__Assignment__. Copy out every row below word for word, omitting the pictures.

════════════════════

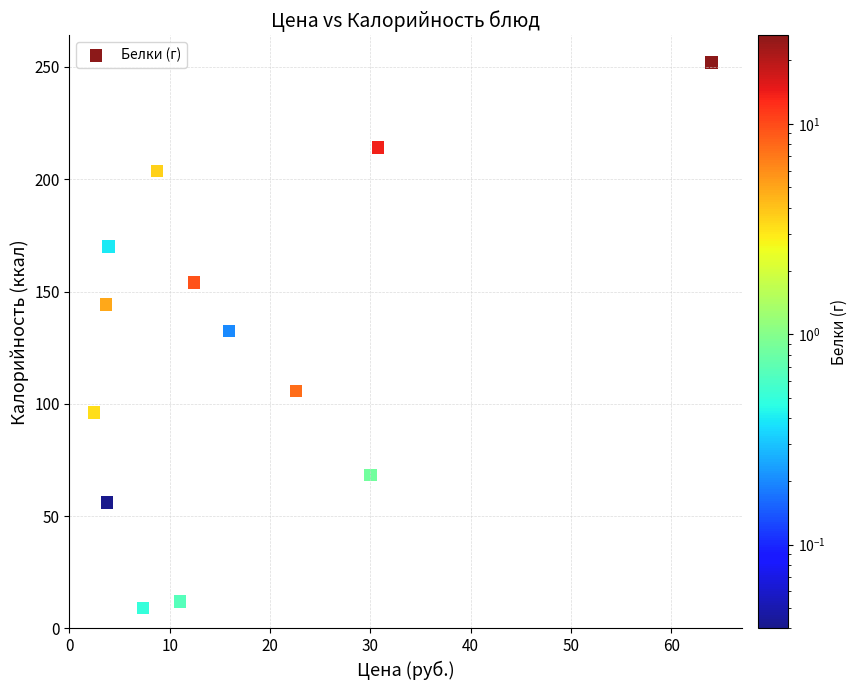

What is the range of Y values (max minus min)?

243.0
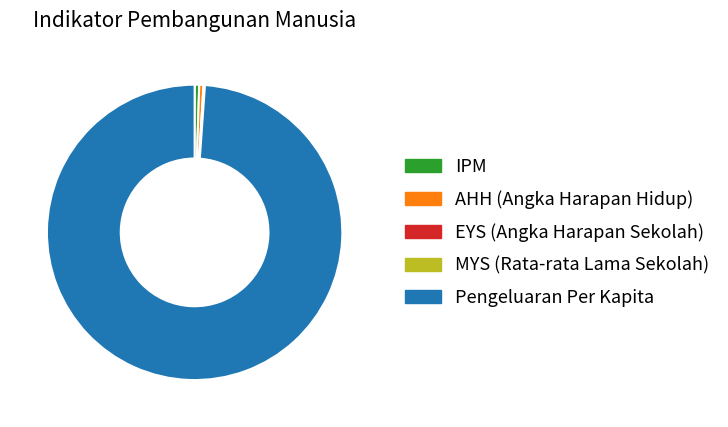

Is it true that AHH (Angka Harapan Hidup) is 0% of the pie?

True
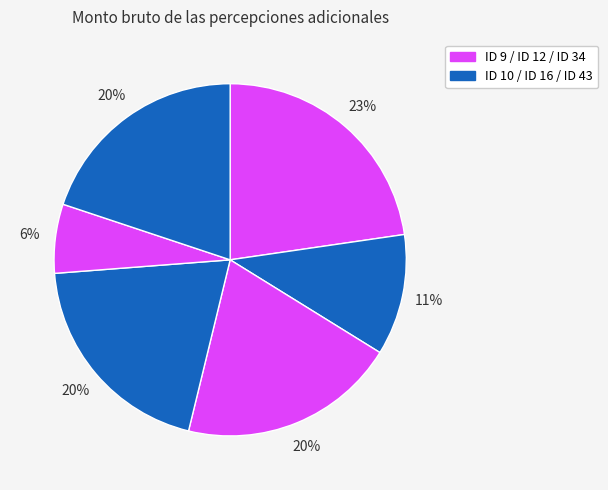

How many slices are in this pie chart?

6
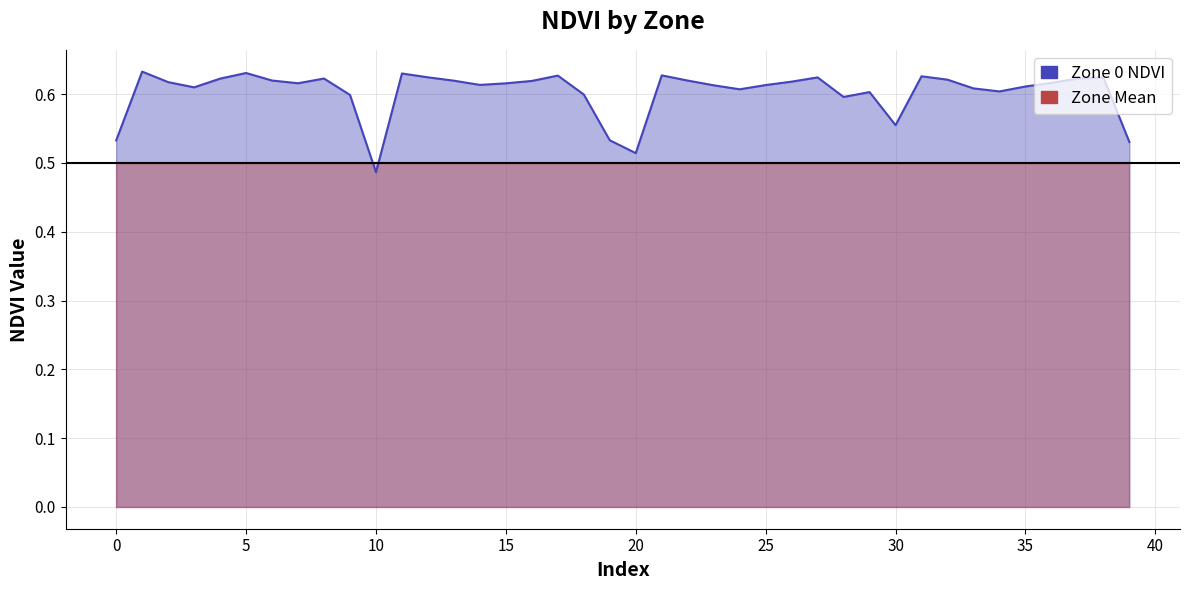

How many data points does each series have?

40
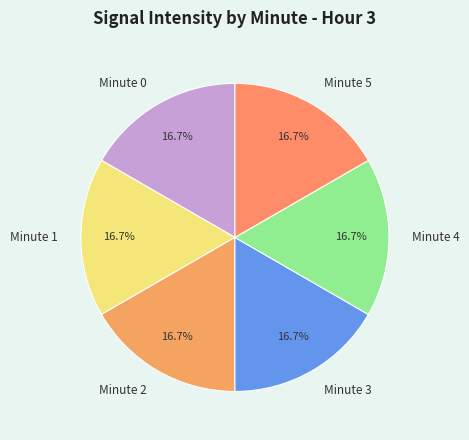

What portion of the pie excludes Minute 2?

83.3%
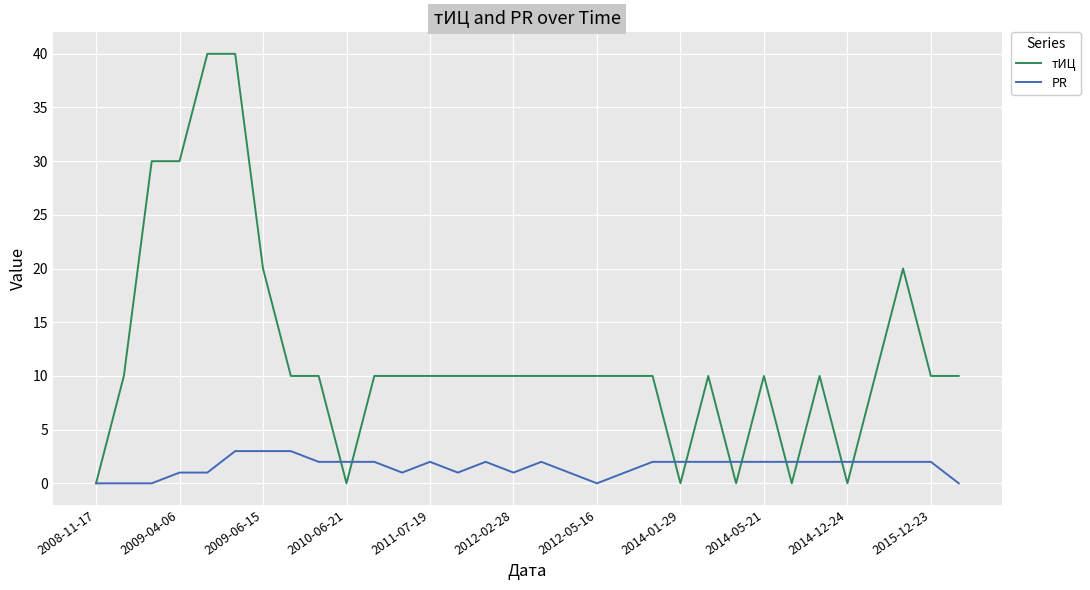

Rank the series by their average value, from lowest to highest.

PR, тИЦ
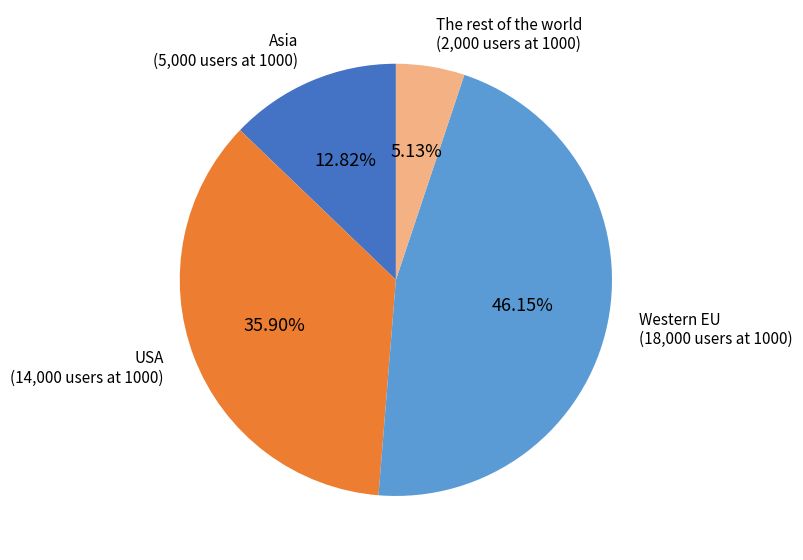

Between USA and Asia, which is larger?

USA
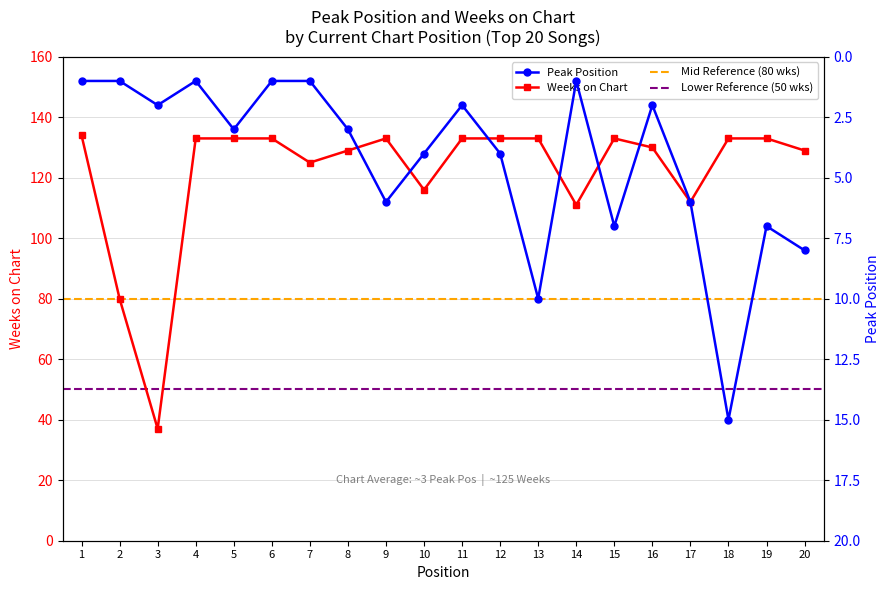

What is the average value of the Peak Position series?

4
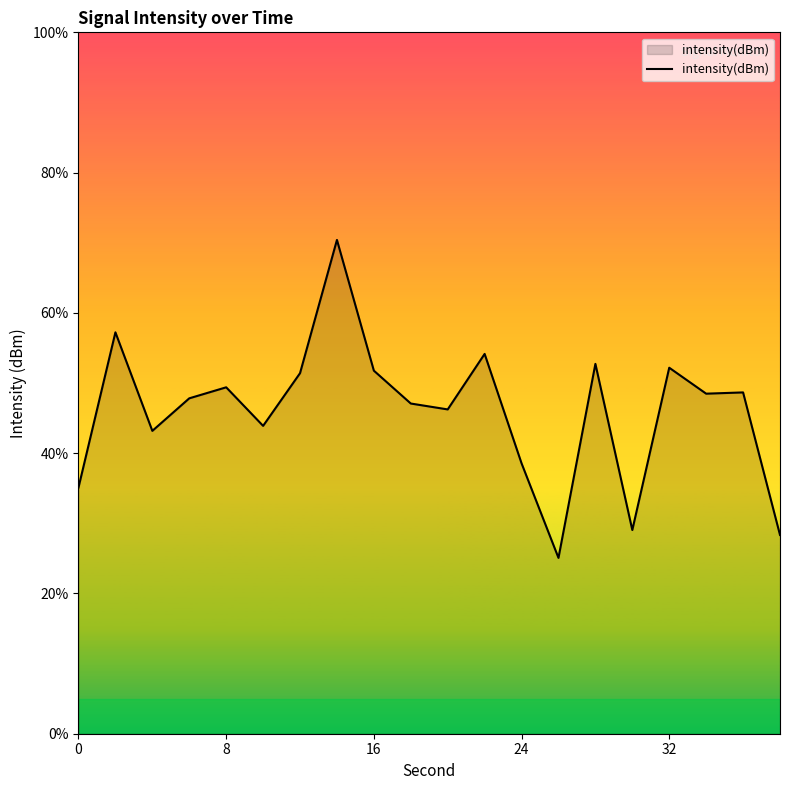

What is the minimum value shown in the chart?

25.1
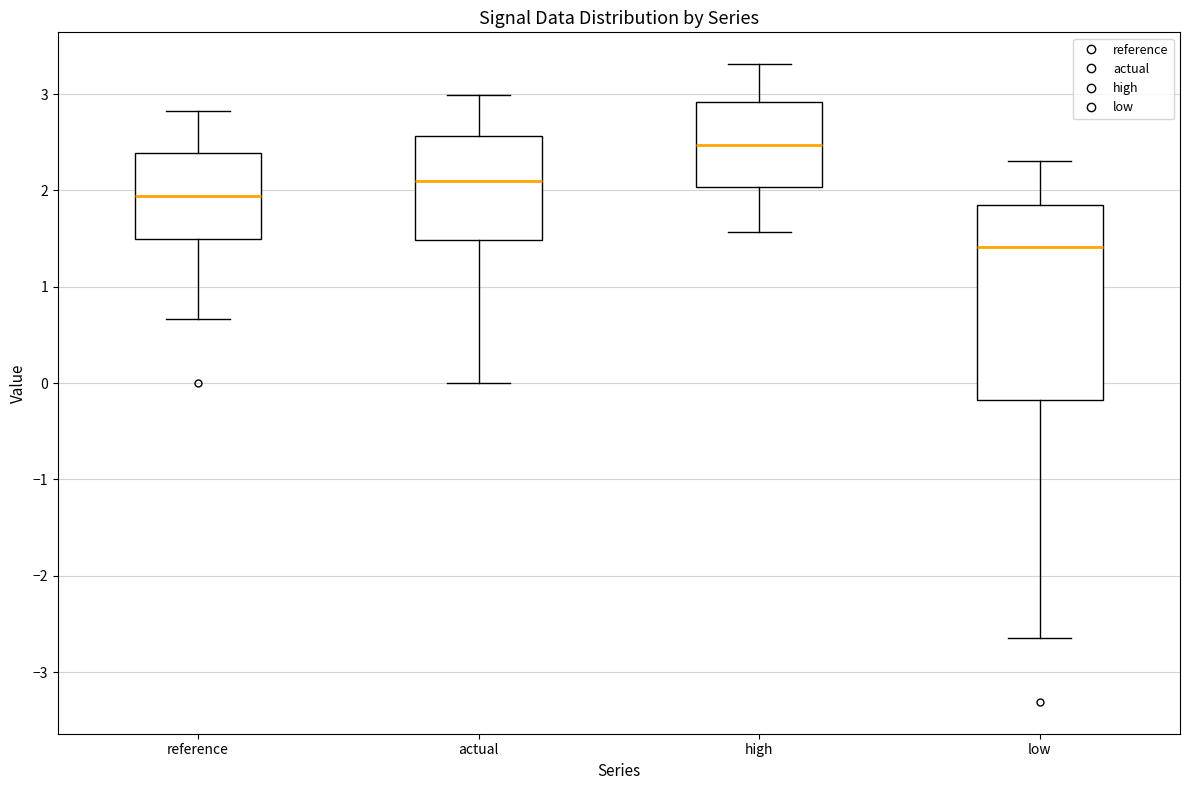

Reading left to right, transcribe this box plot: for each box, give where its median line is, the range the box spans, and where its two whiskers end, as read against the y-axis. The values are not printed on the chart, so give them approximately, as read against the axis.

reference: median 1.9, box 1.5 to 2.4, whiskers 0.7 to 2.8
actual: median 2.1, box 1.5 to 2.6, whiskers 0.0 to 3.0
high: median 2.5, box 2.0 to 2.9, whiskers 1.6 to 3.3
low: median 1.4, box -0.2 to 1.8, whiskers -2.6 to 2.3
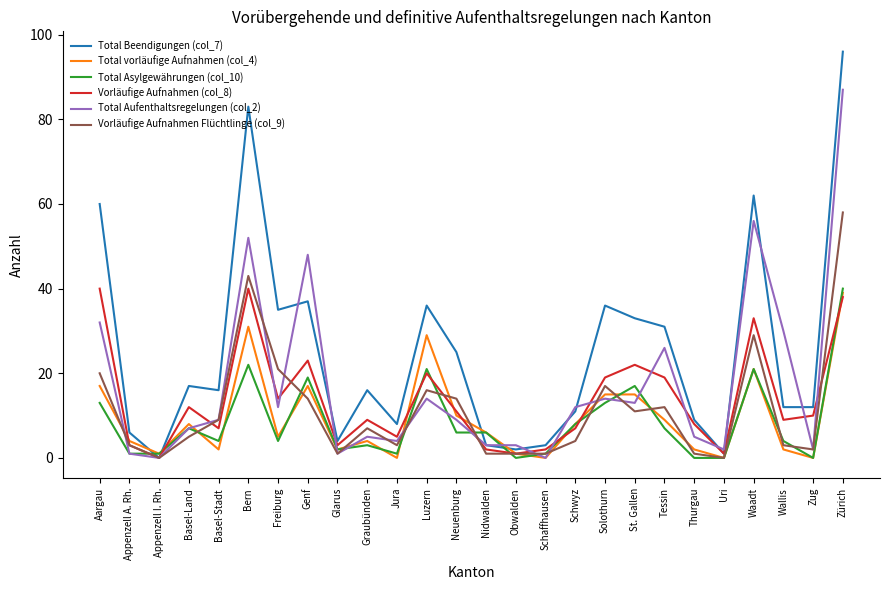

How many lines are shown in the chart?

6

════════════════════

__Your response__.
What is the range of Y values (max minus min)?

243.0

Is it true that AHH (Angka Harapan Hidup) is 0% of the pie?

True

How many slices are in this pie chart?

6

How many data points does each series have?

40

What portion of the pie excludes Minute 2?

83.3%

Rank the series by their average value, from lowest to highest.

PR, тИЦ

Between USA and Asia, which is larger?

USA

What is the average value of the Peak Position series?

4

What is the minimum value shown in the chart?

25.1

Reading left to right, transcribe this box plot: for each box, give where its median line is, the range the box spans, and where its two whiskers end, as read against the y-axis. The values are not printed on the chart, so give them approximately, as read against the axis.

reference: median 1.9, box 1.5 to 2.4, whiskers 0.7 to 2.8
actual: median 2.1, box 1.5 to 2.6, whiskers 0.0 to 3.0
high: median 2.5, box 2.0 to 2.9, whiskers 1.6 to 3.3
low: median 1.4, box -0.2 to 1.8, whiskers -2.6 to 2.3

How many lines are shown in the chart?

6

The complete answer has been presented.